"O, peygamber olarak gönderildi mi?.."

20/10/2022 Perşembe Köşe yazarı V.T

"Birinci semada (Sen kimsin?) diye bir ses geldi. (Ben Cebrail’im. yanımdaki de Muhammed aleyhisselam) dedi."

 

Akbilek Bahşî Halîfe Osmanlı âlim ve evliyâsının büyüklerindendir. Amasya'ya bağlı Taşova'nın Uluköy (Sonusa) kasabasında doğdu. Önce, memleketinin âlimlerinden ders aldı. Sonra da Mısır, Hicaz ve Şam’a giderek İmâm-ı Celâleddîn Süyûtî, Şeyhülislâm Zekeriyyâ Ensârî, Şemseddîn Muhammed Sehâvî gibi büyük âlimlerden de çeşitli dînî ilimleri tahsîl etti. 1523 (H.930) senesinde Amasya'da vefât etti.
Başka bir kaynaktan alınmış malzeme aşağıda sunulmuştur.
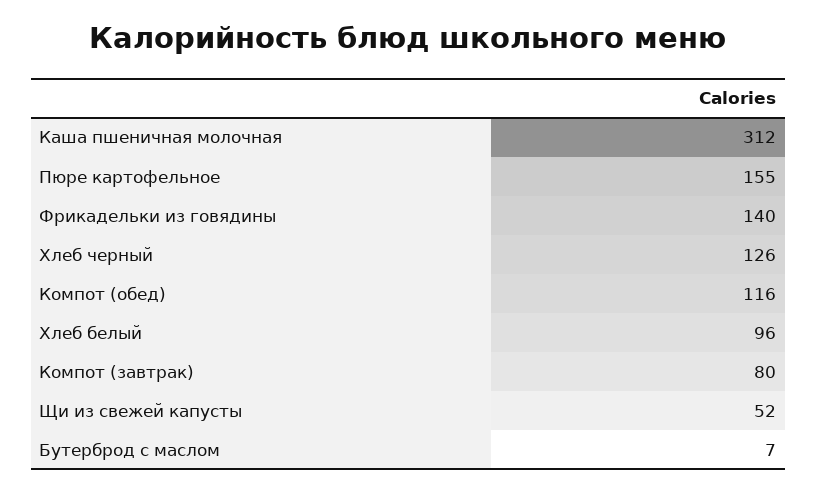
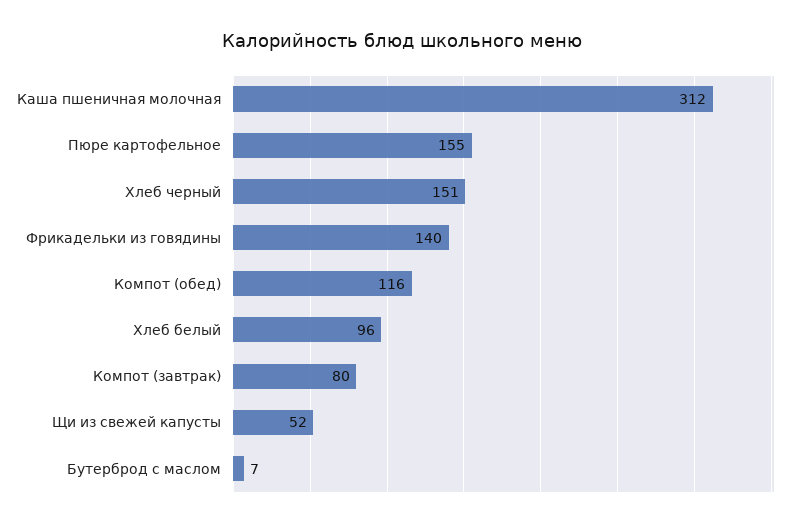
  {
    "Каша пшеничная молочная": 312,
    "Пюре картофельное": 155,
    "Фрикадельки из говядины": 140,
-   "Хлеб черный": 126,
+   "Хлеб черный": 151,
    "Компот (обед)": 116,
    "Хлеб белый": 96,
    "Компот (завтрак)": 80,
    "Щи из свежей капусты": 52,
    "Бутерброд с маслом": 7
  }

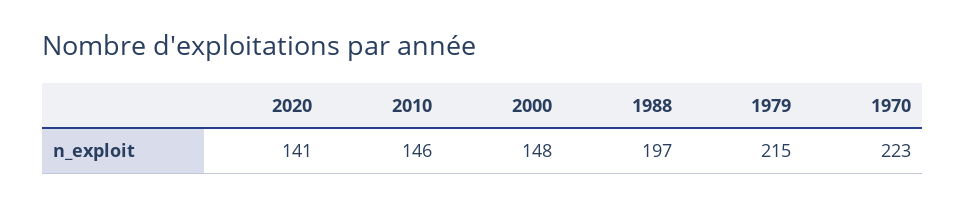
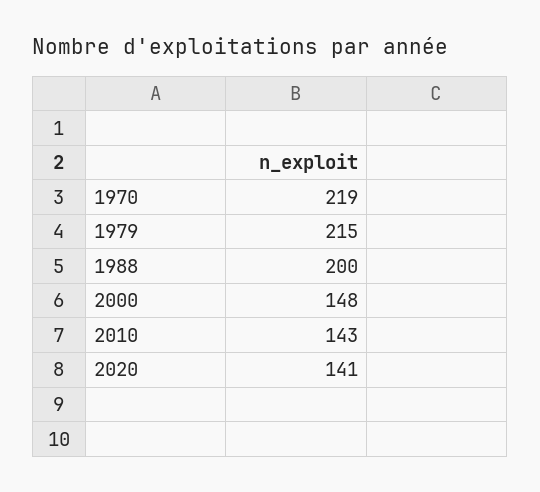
  {
    "2020": 141,
-   "2010": 146,
+   "2010": 143,
    "2000": 148,
-   "1988": 197,
+   "1988": 200,
    "1979": 215,
-   "1970": 223
+   "1970": 219
  }

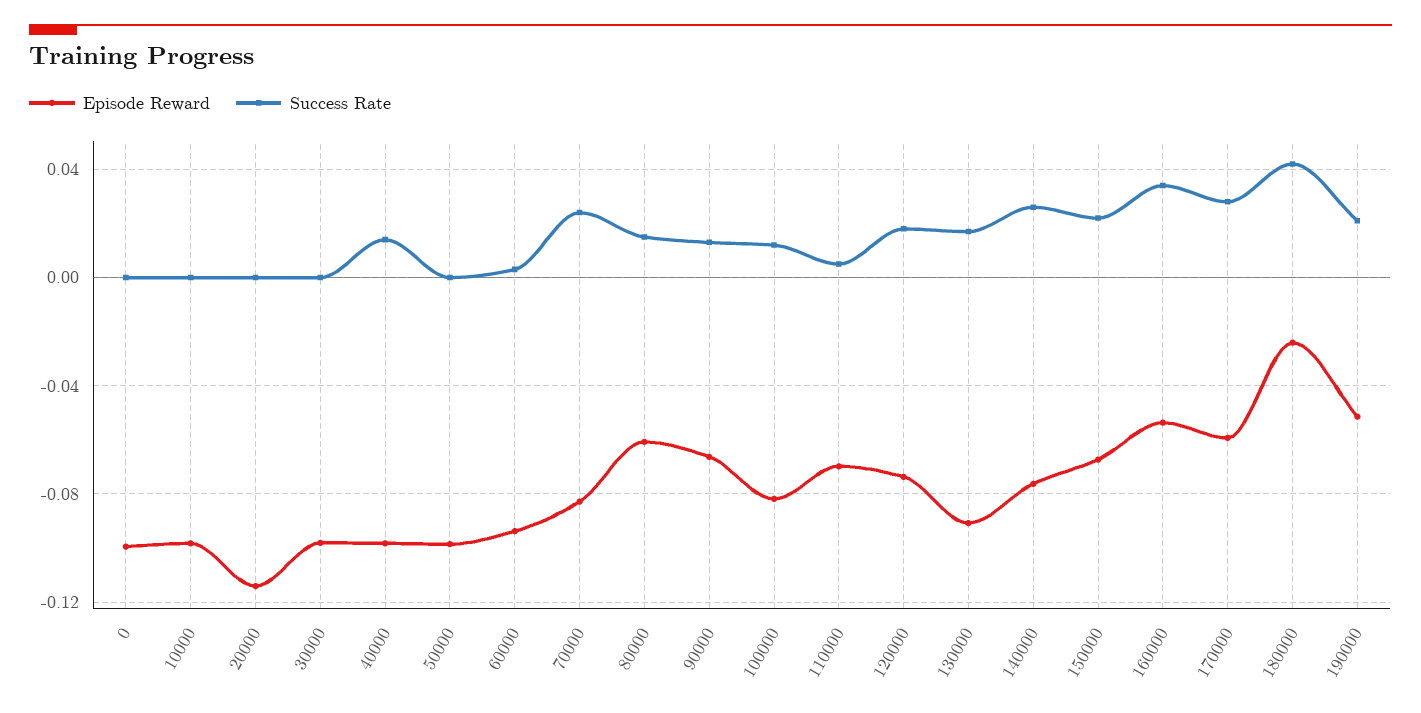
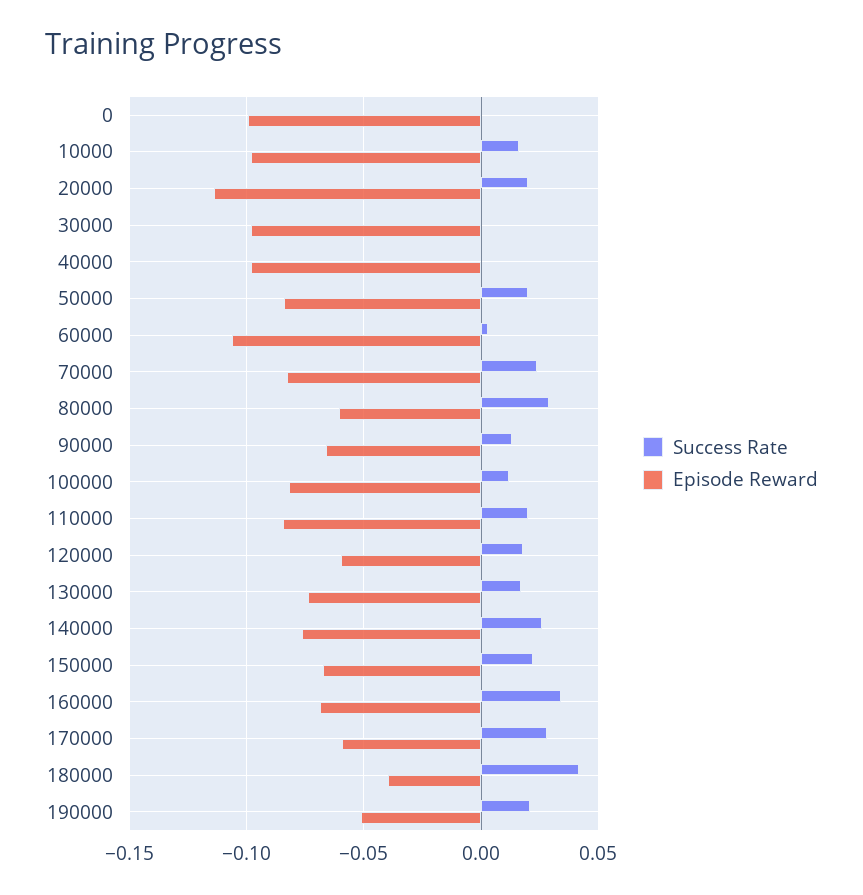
  {
    "Episode Reward": {
      "0": -0.1,
      "10000": -0.1,
      "20000": -0.115,
      "30000": -0.1,
      "40000": -0.1,
-     "50000": -0.1,
+     "50000": -0.085,
-     "60000": -0.095,
+     "60000": -0.105,
      "70000": -0.085,
      "80000": -0.06,
      "90000": -0.065,
      "100000": -0.08,
-     "110000": -0.07,
+     "110000": -0.085,
-     "120000": -0.075,
+     "120000": -0.06,
-     "130000": -0.09,
+     "130000": -0.075,
      "140000": -0.075,
      "150000": -0.065,
-     "160000": -0.055,
+     "160000": -0.07,
      "170000": -0.06,
-     "180000": -0.025,
+     "180000": -0.04,
      "190000": -0.05
    },
    "Success Rate": {
      "0": 0,
-     "10000": 0,
+     "10000": 0.015,
-     "20000": 0,
+     "20000": 0.02,
      "30000": 0,
-     "40000": 0.015,
+     "40000": 0,
-     "50000": 0,
+     "50000": 0.02,
      "60000": 0.005,
      "70000": 0.025,
-     "80000": 0.015,
+     "80000": 0.03,
      "90000": 0.015,
      "100000": 0.01,
-     "110000": 0.005,
+     "110000": 0.02,
      "120000": 0.02,
      "130000": 0.015,
      "140000": 0.025,
      "150000": 0.02,
      "160000": 0.035,
      "170000": 0.03,
      "180000": 0.04,
      "190000": 0.02
    }
  }

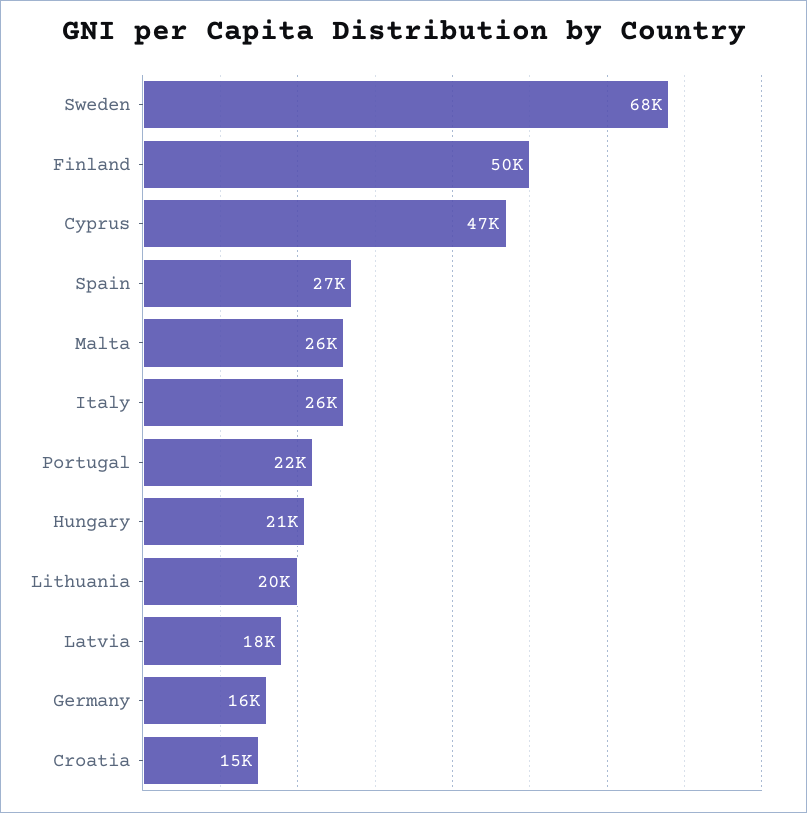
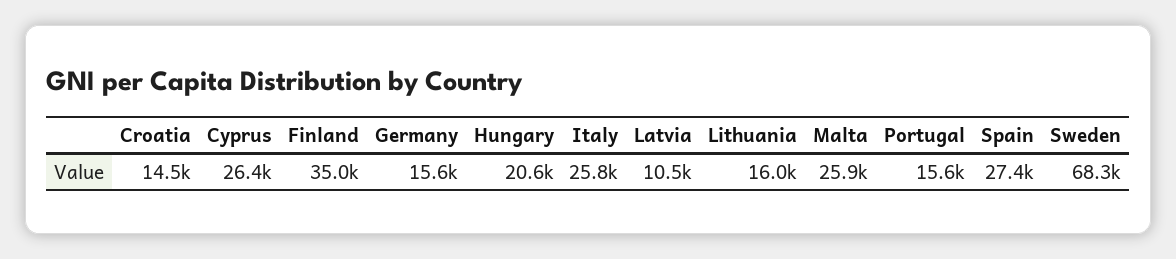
  {
    "Sweden": 68300,
-   "Finland": 50000,
+   "Finland": 35000,
-   "Cyprus": 47000,
+   "Cyprus": 26400,
    "Spain": 27400,
    "Malta": 25900,
    "Italy": 25800,
-   "Portugal": 22000,
+   "Portugal": 15600,
    "Hungary": 20600,
-   "Lithuania": 20000,
+   "Lithuania": 16000,
-   "Latvia": 18000,
+   "Latvia": 10500,
    "Germany": 15600,
    "Croatia": 14500
  }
Çok kitap yazdı. “Mi'râc-ül-Ulâ fî Tefsîri Sûret-il-İsrâ” isimli eserinde şöyle anlatır:

Mirac, Resulullah efendimizin “sallallahü aleyhi ve sellem” göklere çıkarıldığı, bilinmeyen yerlere götürüldüğü Receb’in 27. gecesidir. İsra suresinin ilk âyetinde, Allahü teâlâ, kudret ve azametinden nice acayip işlerden bazılarını göstermek için, Muhammed aleyhisselamı, Mekke’den Kudüs’e götürdüğünü bildiriyor. Peygamber efendimiz miracını özetle şöyle anlatıyor:

Burak’a binip Beyt-ül-Makdis’e geldim. Mescid’e girip orada iki rekât namaz kılıp çıktım. Cebrail “aleyhisselam” bizi birinci semaya çıkardı. Gök kapısında, (Sen kimsin?) diye bir ses geldi. (Ben Cebrail’im) dedi. (Yanındaki kim?) dendi. (Muhammed aleyhisselam) dedi. (O, peygamber olarak gönderildi mi?) dendi. Cebrail, (Evet) dedi. Gök kapısı açıldı. Hazret-i Âdem’le “aleyhisselam” karşılaştım. Bana merhaba diyerek hayır dua etti. 

2. semaya çıktık. Yine orada da aynı konuşmalar geçti. Burada İsa ve Yahya “aleyhimesselam” ile karşılaştım. Onlar da bana, merhaba diyerek dua ettiler. 

3. Semaya çıktık. Bu kapıda da aynı konuşmalar geçti. Orada Hazret-i Yusuf’u “aleyhisselam” gördüm. O da dua etti. 

4. Semaya çıktık. Aynı konuşmalar oldu. Hazret-i İdris’i gördüm. O da dua etti. 

5. semaya çıktık. Yine aynı konuşmalar geçti. Hazret-i Harun’u “aleyhisselam” gördüm. O da dua etti. 

6. semaya çıktık. Yine aynı konuşmalar oldu. Hazret-i Musa’yı “aleyhisselam” gördüm. Merhaba diyerek dua etti. 

7. Semaya çıktık. Yine aynı konuşmalar geçti. Hazret-i İbrahim’i “aleyhisselam” gördüm. O da dua etti. Beyt-ül-Mamur’u gördüm. Sonra Cebrail beni Sidret-ül-Münteha’ya götürdü. Allahü teala, günde elli vakit namazı farz kıldı. Musa’nın “aleyhisselam” yanına gelip anlattım. (Rabbinden azaltmasını iste! Ümmetin buna güç yetiremez. Tecrübem var) dedi. Birkaç defa Rabbimle görüşmeye devam ettim. Nihayet Rabbim, (Beş vakit namazı farz kıldım. Her vakit için on sevap vardır. Böylece elli vakit namaz olur) buyurdu.